Uhyret er løs! (The monster is ”loose”!) After all that hygge, the time has come for some real uhygge (eeriness, literally ”un-hygge”). And that creepy monster is lurking in the dark, doing everything it can to prevent you from learning dansk! You want to get through Halloween alive? Godt så (good). First, you have to kende din fjende (know your enemy).
Of course, the Danish villakvarterer (residential neighboorhoods) are full of demons… Inversion, Strong Verbs and Adjective Agreement are just some of the beasts that are vying to make you run away screaming!
However, the most uhyggelig (spooky) bastard for Danish-learners has to be … Sound-and-Spelling! Just consider the following examples:
• You know that for certain words – the stød words – you have to ”cough” ever so sligthly while speaking them. You don’t remember which words, so you go around ”coughing” all the time and end up sounding like a Swede making fun of Danish! Mor (mum) becomes mord (murder)…

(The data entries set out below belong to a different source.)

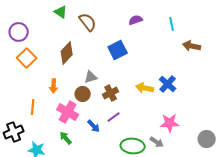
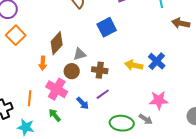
brown diamond: (67, 53) -> (57, 43), moved
brown cross: (111, 93) -> (100, 70), turned 35
orange line: (33, 107) -> (30, 98), moved

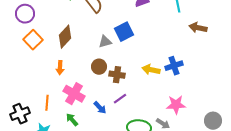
brown diamond: (57, 43) -> (65, 37), moved
gray triangle: (80, 54) -> (105, 42), moved
blue cross: (157, 61) -> (174, 66), turned 30
brown circle: (72, 71) -> (99, 67), moved

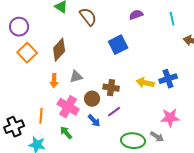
gray triangle: (105, 42) -> (76, 77), moved
brown circle: (99, 67) -> (92, 99), moved

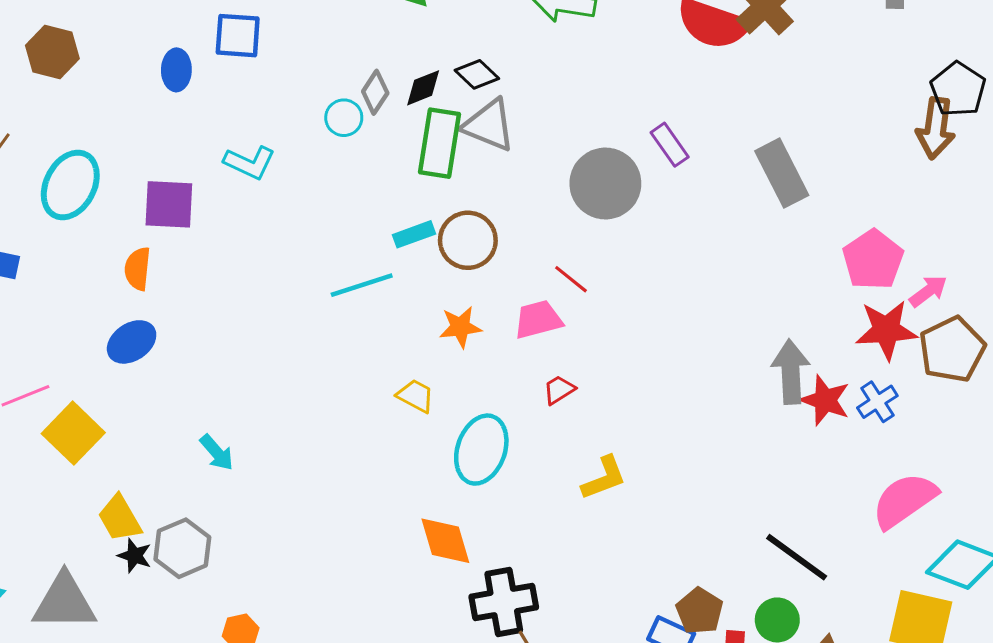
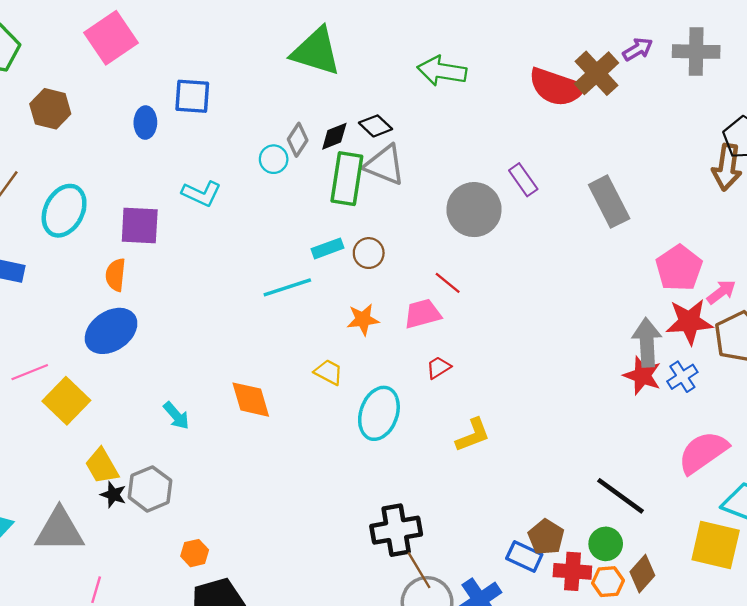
brown circle: (468, 240) -> (369, 253), size x0.7
blue ellipse: (132, 342) -> (111, 331), size x1.4
gray arrow: (791, 372) -> (647, 342), moved
orange diamond: (445, 541) -> (251, 400), moved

• You’re writing an SMS and want to ask Hvornår skal vi køre? (When are we gonna drive?) However, you’re in a hurry and type Hvornår skal vi kører? Since Danish final Rs turn into a kind of short ”aw” sound (that glidingly merges with the vowel next door to form a single syllable), both køre and kører sound like ”KUR-aw”.
• You want to order a cup of te (tea) at a café. However, you really struggle with the Danish e sound, which is often only a tad more open than the Danish i sound. The busy waiter has no time for language lessons, and brings you … ti (ten) cups. (Okay, that example is a bit søgt – far-fetched – but you get my drift! )

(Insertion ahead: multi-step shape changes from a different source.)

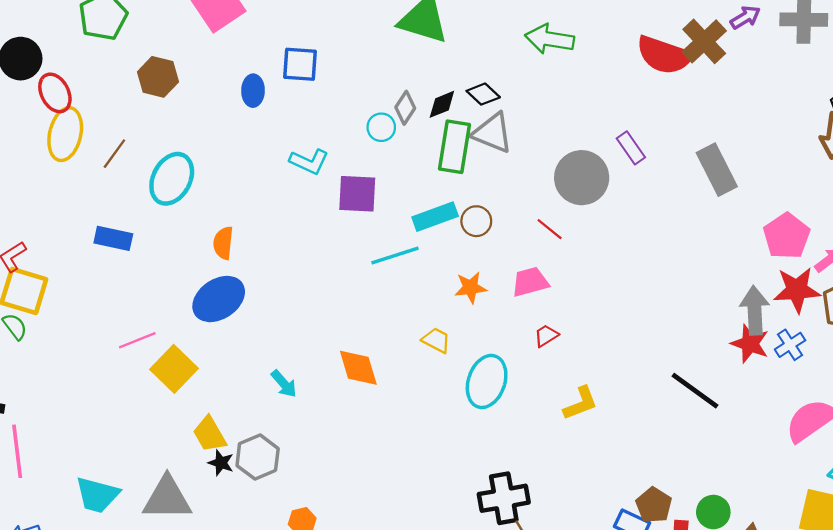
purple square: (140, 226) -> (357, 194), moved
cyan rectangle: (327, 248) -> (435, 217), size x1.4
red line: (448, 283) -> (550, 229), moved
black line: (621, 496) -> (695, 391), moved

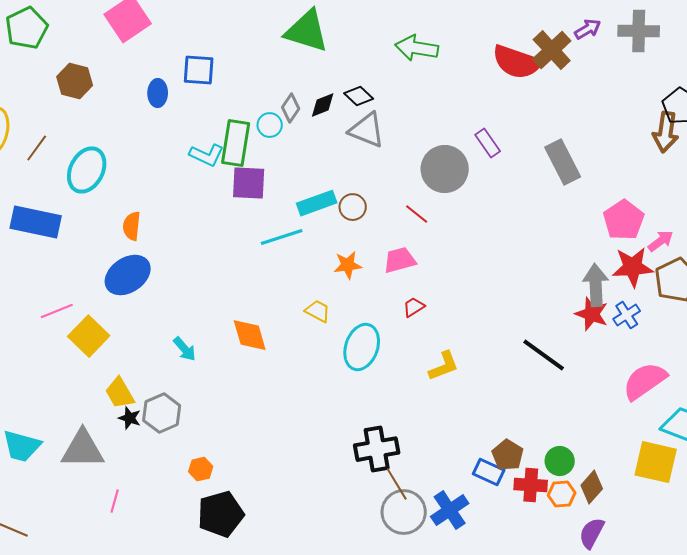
green rectangle: (455, 147) -> (236, 143), moved
blue rectangle: (113, 238) -> (36, 222), size x1.5

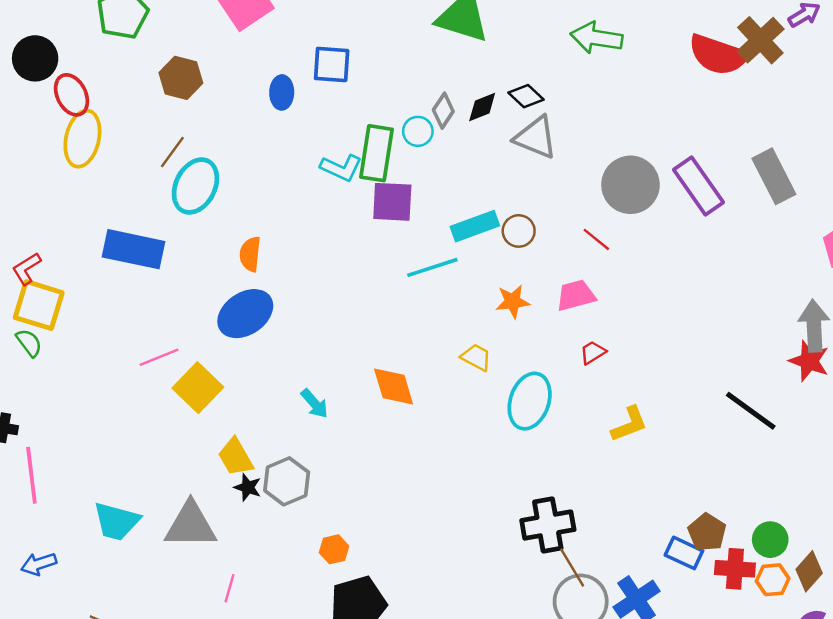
purple rectangle: (488, 143) -> (699, 186), moved, size x1.6
brown line: (37, 148) -> (172, 152), moved

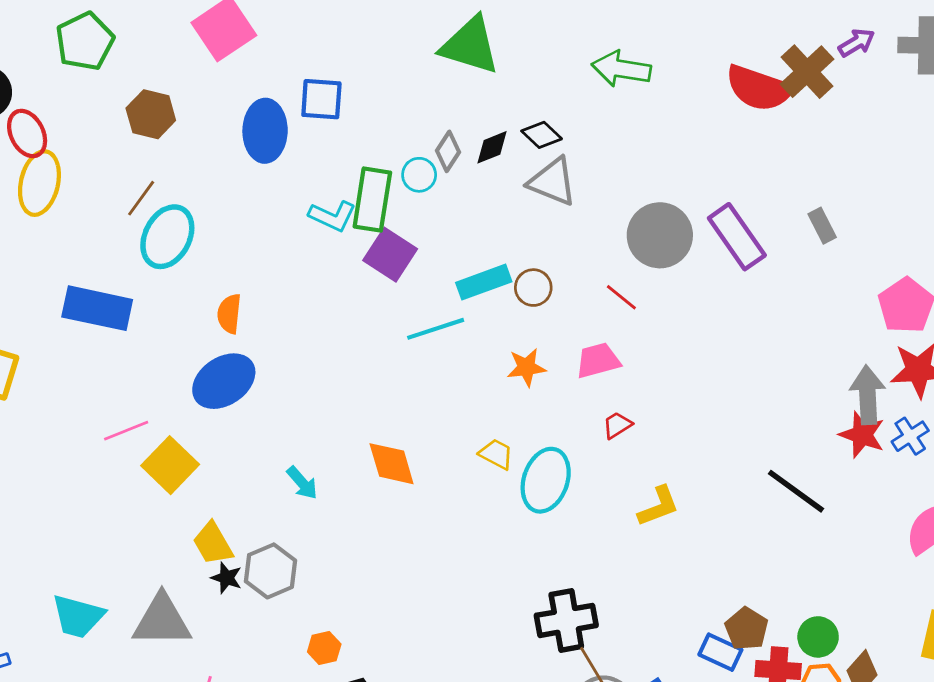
blue ellipse: (282, 92) -> (265, 131), size x1.6
gray rectangle: (774, 176) -> (822, 226), size x0.6
purple square: (392, 202) -> (390, 255), turned 30
yellow trapezoid: (476, 357) -> (496, 454), moved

As language learners, we want clear and easy guidelines for spelling and pronunciation. Actually, we secretly wish that Danish was a bit like Esperanto… Men hejsa! (But hey!) Then come those mumbling, coughing, lazy, crazy, speed-talking, half-drunk Danes and ruin everything! The Copenhagen island of Amager becomes Ama’r, and selvfølgelig (of course) becomes se’fø’li’ – of course!
Happy Halloween to all readers who celebrate it! (Image from openclipart.org.)

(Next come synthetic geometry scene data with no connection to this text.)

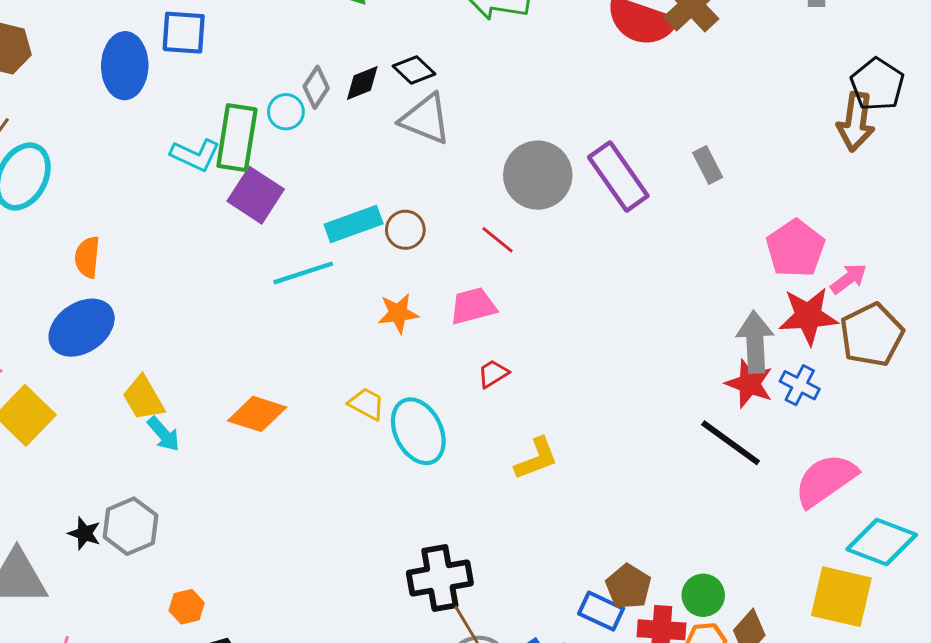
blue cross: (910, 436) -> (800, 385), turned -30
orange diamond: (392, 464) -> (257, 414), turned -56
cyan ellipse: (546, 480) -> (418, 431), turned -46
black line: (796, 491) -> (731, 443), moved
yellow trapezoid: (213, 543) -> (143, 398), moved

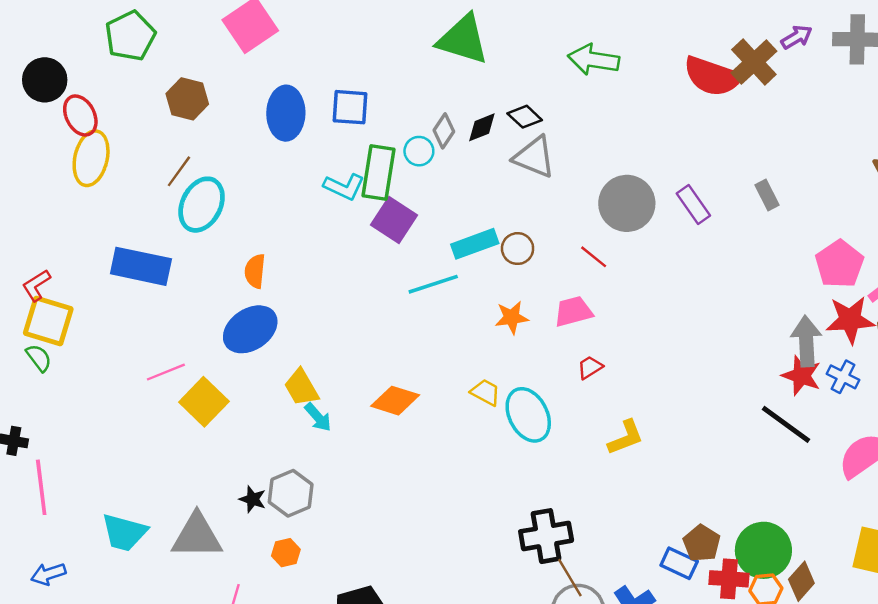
blue square: (184, 33) -> (350, 107), moved
purple rectangle: (618, 176) -> (693, 205), size x0.7
green circle: (703, 595) -> (763, 550), size x1.6
orange hexagon: (187, 607) -> (286, 553), moved

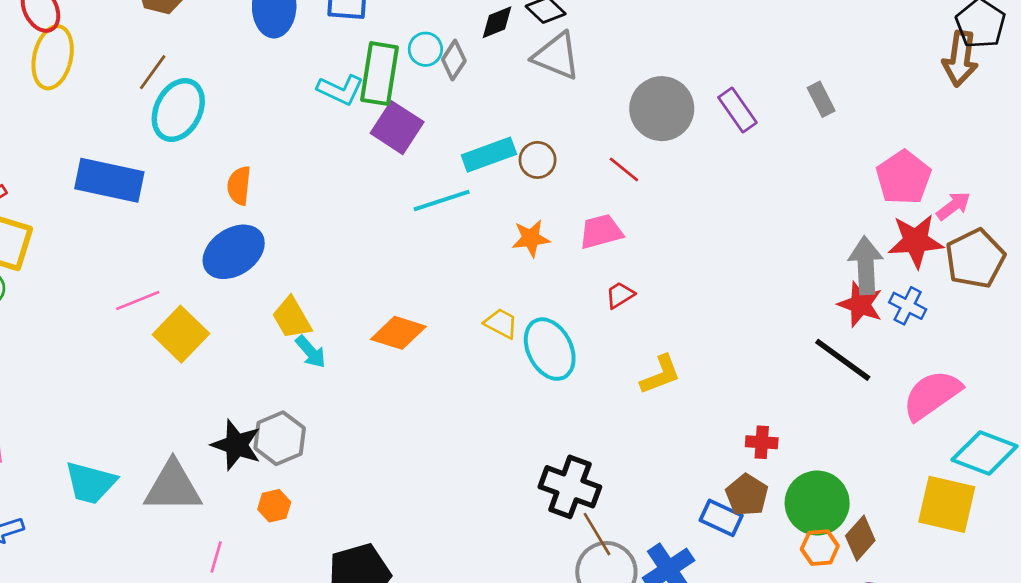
gray diamond: (444, 131) -> (454, 60), moved
black star: (253, 499) -> (236, 445), size x1.6
black cross: (546, 536) -> (570, 487), turned 30
red cross: (729, 579) -> (762, 442), moved, size x0.7

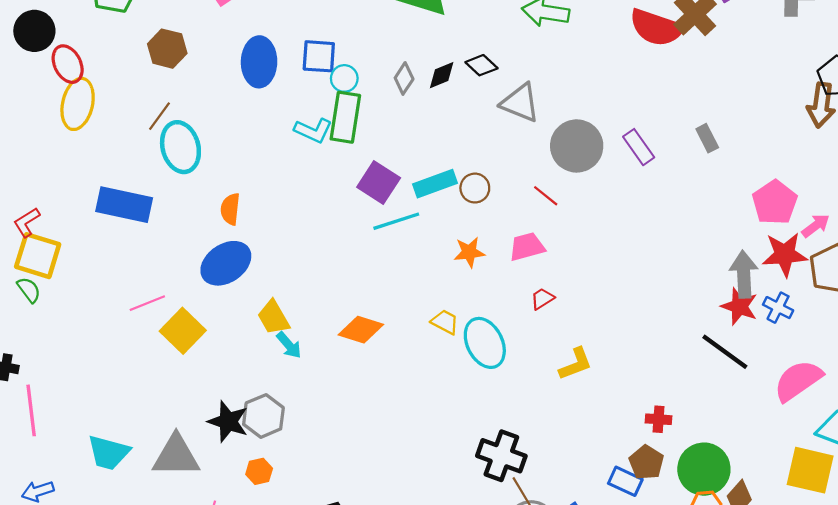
cyan circle: (425, 49) -> (344, 78), moved
gray triangle: (556, 56) -> (520, 103), moved
gray diamond: (454, 60) -> (404, 78), moved
cyan ellipse: (178, 110) -> (180, 147), turned -42
purple square: (397, 128) -> (379, 182), moved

But here is the good thing… You’re reading this in English! That means your brain is already used to some of the world’s most bizarre ways of spelling and pronouncing words! ”Weemen” appears as women, ”nite” appears as night, or even more shockingly as knight (where on earth did that K come from?) Furthermore, the English language has almost as many shades of vowels as Danish, and there are more similarities than you thought… (Final Rs also become ”vowel-ish” in British English, and if you speak Cockney English, making those stød coughing sounds will be a breeze.)
The bad thing is, se’fø’li’, that you’re exposed to English 24/7 (or maybe 22/6). That means that the quirks of English appear … natural to you, while the quirks of Danish become an unconquerable mareridt (nightmare)… Stop that thinking now! Small children are conquering Danish, adult immigrants are conquering Danish, and so can you! A German friend of mine, who had spent some time in Denmark, once remarked that all of a sudden Danish didn’t sound strange or weird or impossible at all…
Many Danes will be impressed that you’re trying to learn their language (and a bit proud, even if they keep talking about how ”ugly” or ”impossible” their language is). Nobody expects you to say rødgrød med fløde exactly like a native! Stay in the country, ask people to stop answering you in English, listen to Danish radio stations, hang out at Danish bars…
Før du ved et ord af det (before you know where you are – literally: ”before you know a word of it”), you will be speaking Danish.
Now, are you ready to meet that monster?